TEXTE EXTRAIT:
Après plus de deux mois de fermeture imposée par l’offensive de l’AFC/M23 sur Uvira, la frontière terrestre entre la RD Congo et le Burundi a rouvert ce lundi 23 février, marquant un soulagement palpable pour une région exsangue. Le poste de Kavimvira, stratégique pour les échanges commerciaux et la mobilité des populations, a repris ses activités à 8 h locales, après avoir été le théâtre d’une paralysie économique et humanitaire. La reprise des flux terrestres est perçue comme vitale pour la survie des habitants d’Uvira et des villes avoisinantes, qui avaient vu marchés, commerces et transports s’éteindre sous l’effet de la fermeture.
Sur le terrain, la population d’Uvira exprime un mélange de joie et d’inquiétude. Les commerçants, les familles séparées et les réfugiés bloqués côté burundais se sont pressés aux abords du poste frontalier, témoignant de deux mois de souffrances silencieuses. Certains ont dû traverser le lac Tanganyika clandestinement, risquant leur vie dans des pirogues de fortune ou en s’accrochant à de simples bidons.
Pour les autorités, l’heure n’est pas encore à la célébration totale. Le gouverneur du Sud-Kivu, Jean-Jacques Purusi, souligne que la menace reste présente, avec des positions de l’AFC/M23 à moins de quinze kilomètres. La réouverture constitue néanmoins un premier pas vers le rétablissement économique et social, offrant aux habitants un accès aux marchés, aux familles et aux services essentiels. Entre soulagement et vigilance, l’est congolais tente de reprendre son souffle, alors que la frontière retrouve enfin son rôle de lien vital entre les deux pays.

DONNÉES ENREGISTRÉES:
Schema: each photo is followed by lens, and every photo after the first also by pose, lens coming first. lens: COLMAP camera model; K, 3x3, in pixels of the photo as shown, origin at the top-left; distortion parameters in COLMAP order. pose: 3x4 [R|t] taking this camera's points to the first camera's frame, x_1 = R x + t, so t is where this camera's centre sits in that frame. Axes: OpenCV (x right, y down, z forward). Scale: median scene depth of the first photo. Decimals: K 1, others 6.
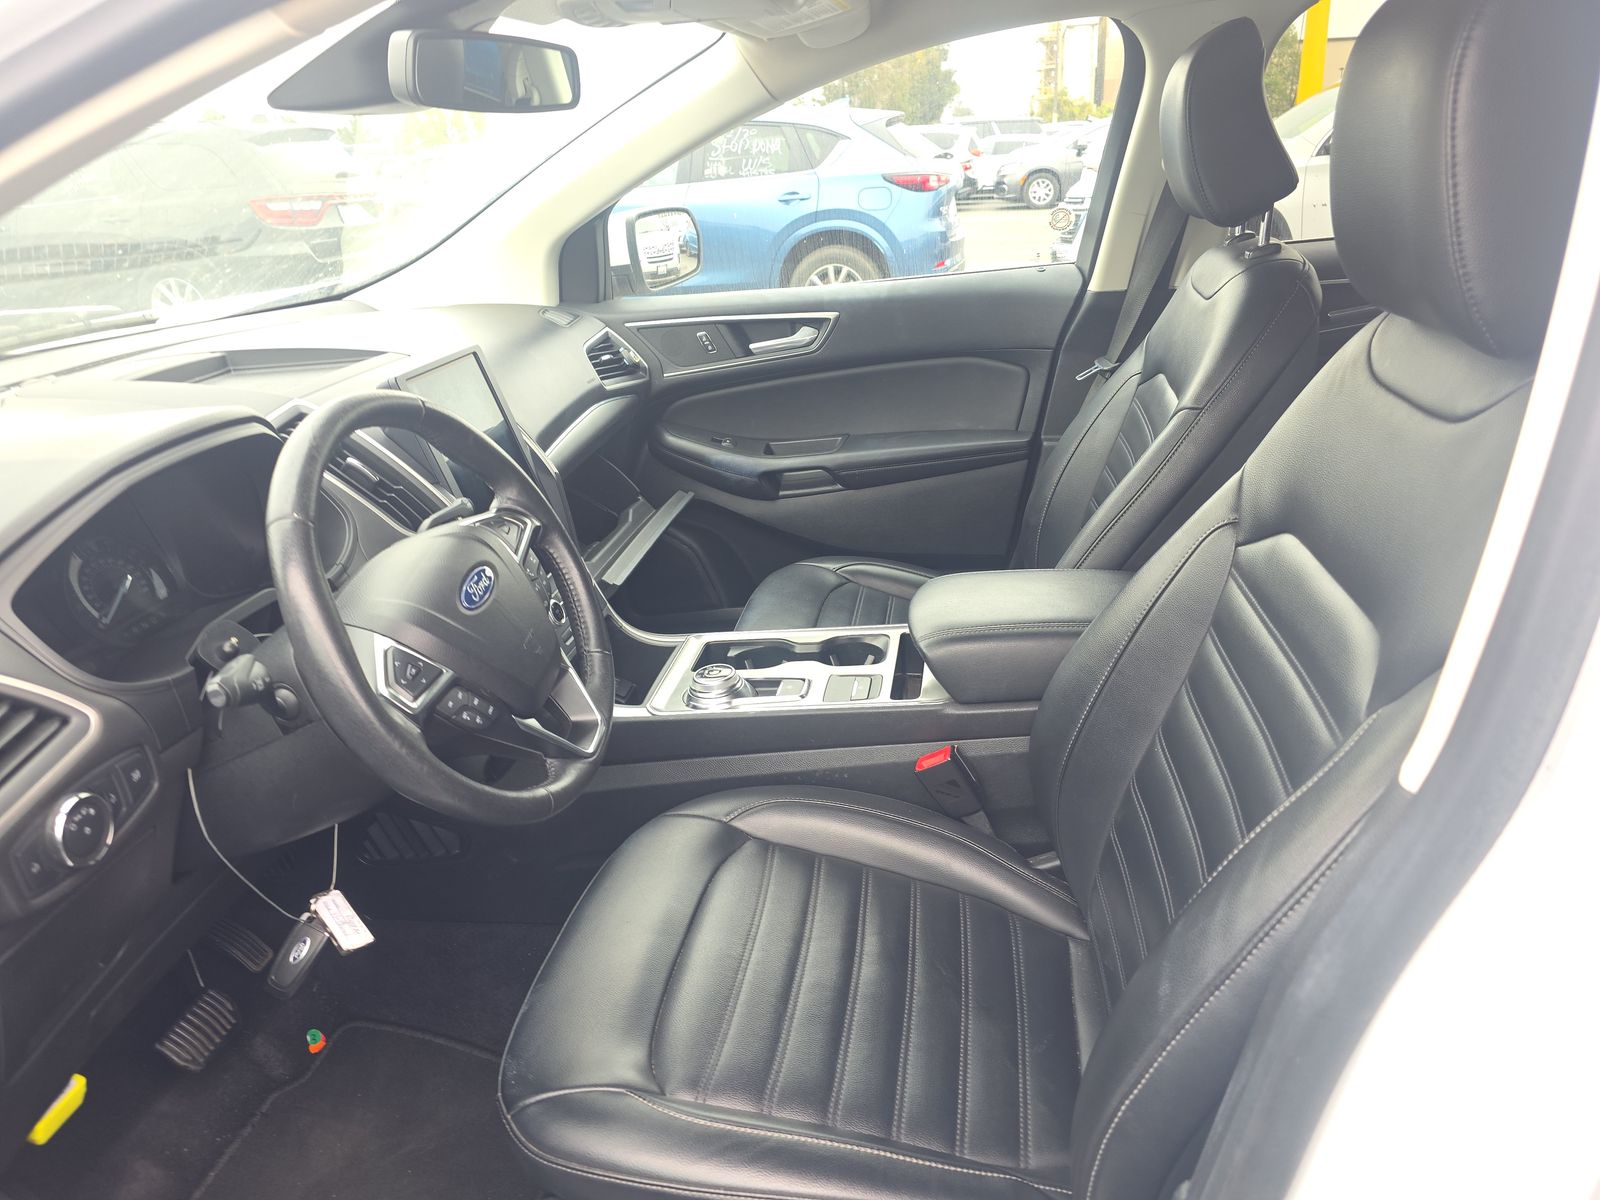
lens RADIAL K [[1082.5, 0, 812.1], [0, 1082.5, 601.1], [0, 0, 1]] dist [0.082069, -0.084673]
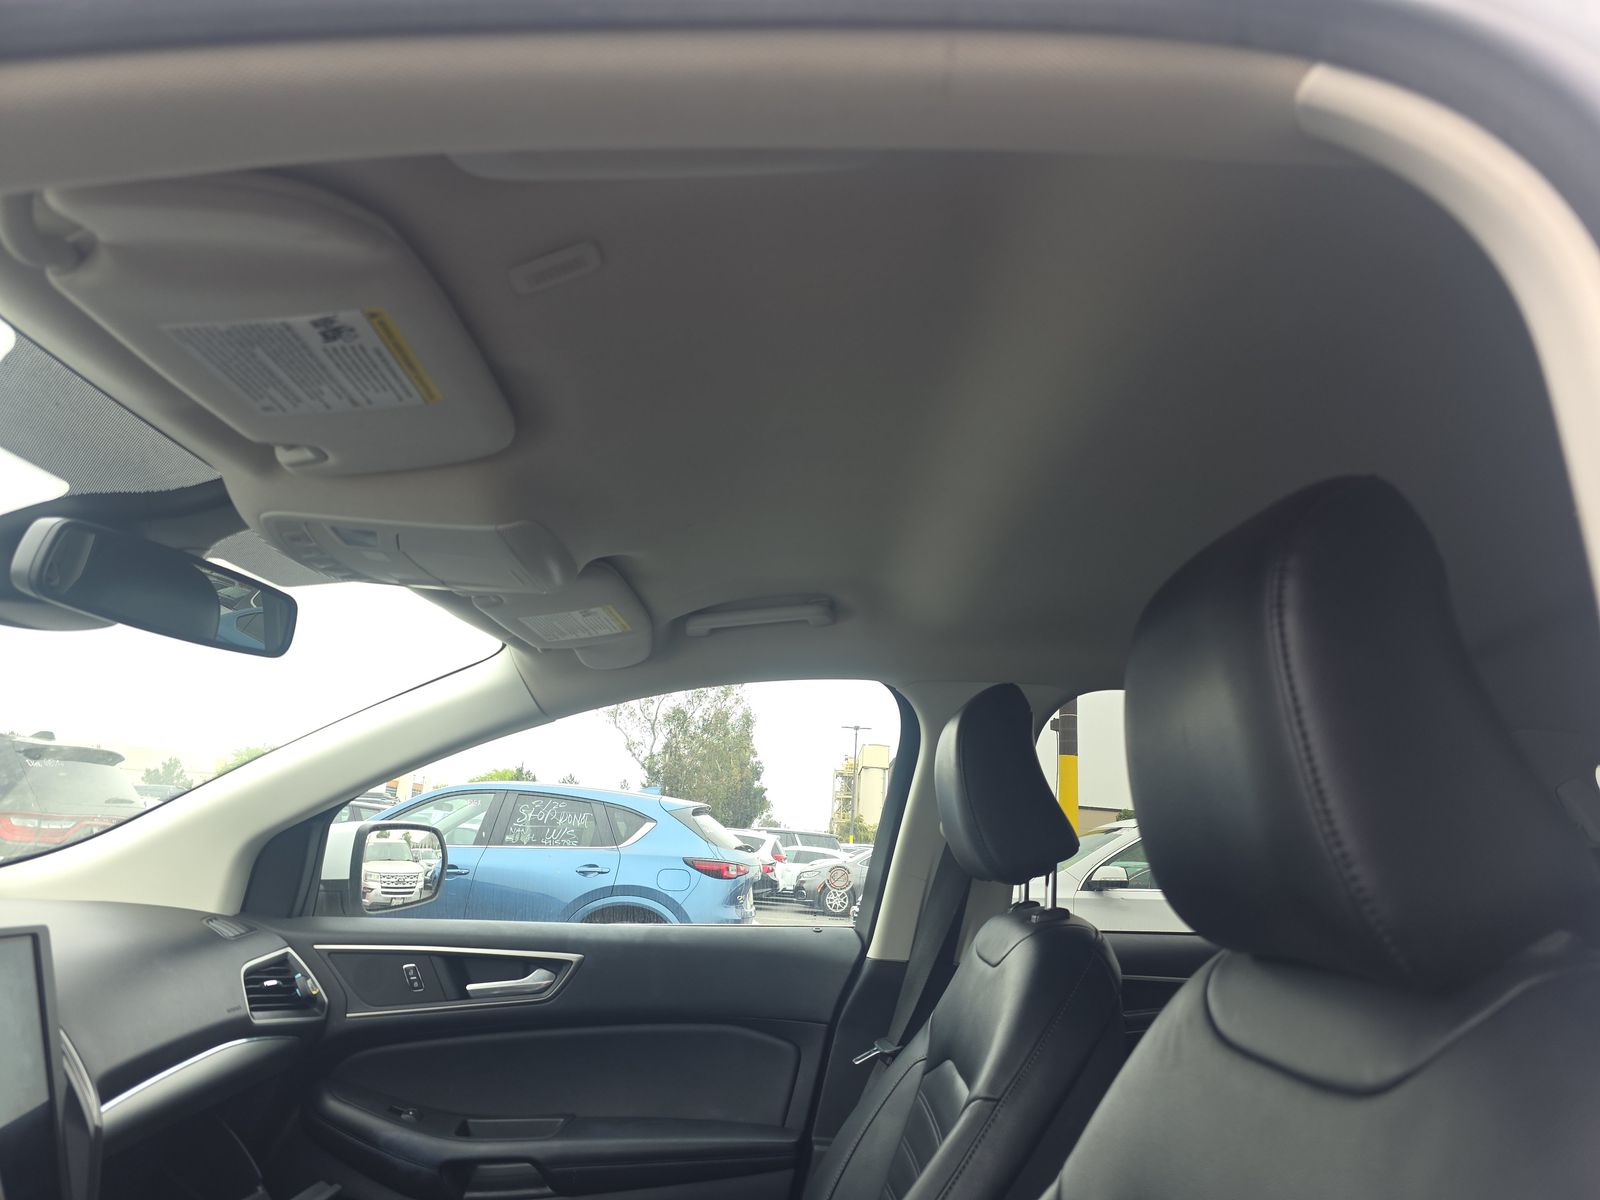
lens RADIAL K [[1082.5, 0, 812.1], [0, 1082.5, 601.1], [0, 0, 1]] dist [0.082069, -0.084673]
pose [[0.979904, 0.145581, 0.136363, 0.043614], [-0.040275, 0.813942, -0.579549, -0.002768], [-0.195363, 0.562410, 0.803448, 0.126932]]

QUESTIONS À TRAITER:
- 1) Dans le texte sur la réouverture de la frontière, recopie tout ce qui va de "Pour les autorités, l’heure" jusqu'à "les deux pays." en remplaçant "quinze kilomètres" par "dix kilomètres".
- 2) Pour chacune des affirmations suivantes, indique par oui ou par non si elle concorde avec le texte sur la réouverture de la frontière, en citant les mots décisifs du texte. (a) Le poste de Kavimvira a repris ses activités à 8 h locales. (b) La frontière a rouvert après plus de trois mois de fermeture. (c) Selon le gouverneur du Sud-Kivu, les positions de l'AFC/M23 se trouvent à plus de trente kilomètres.
Ce matériel provient d'une source distincte du texte.

RÉPONSES FOURNIES:
- 1)
Pour les autorités, l’heure n’est pas encore à la célébration totale. Le gouverneur du Sud-Kivu, Jean-Jacques Purusi, souligne que la menace reste présente, avec des positions de l’AFC/M23 à moins de dix kilomètres. La réouverture constitue néanmoins un premier pas vers le rétablissement économique et social, offrant aux habitants un accès aux marchés, aux familles et aux services essentiels. Entre soulagement et vigilance, l’est congolais tente de reprendre son souffle, alors que la frontière retrouve enfin son rôle de lien vital entre les deux pays.

- 2)
(a) Oui : « a repris ses activités à 8 h locales ».
(b) Non : « Après plus de deux mois de fermeture ».
(c) Non : « à moins de quinze kilomètres ».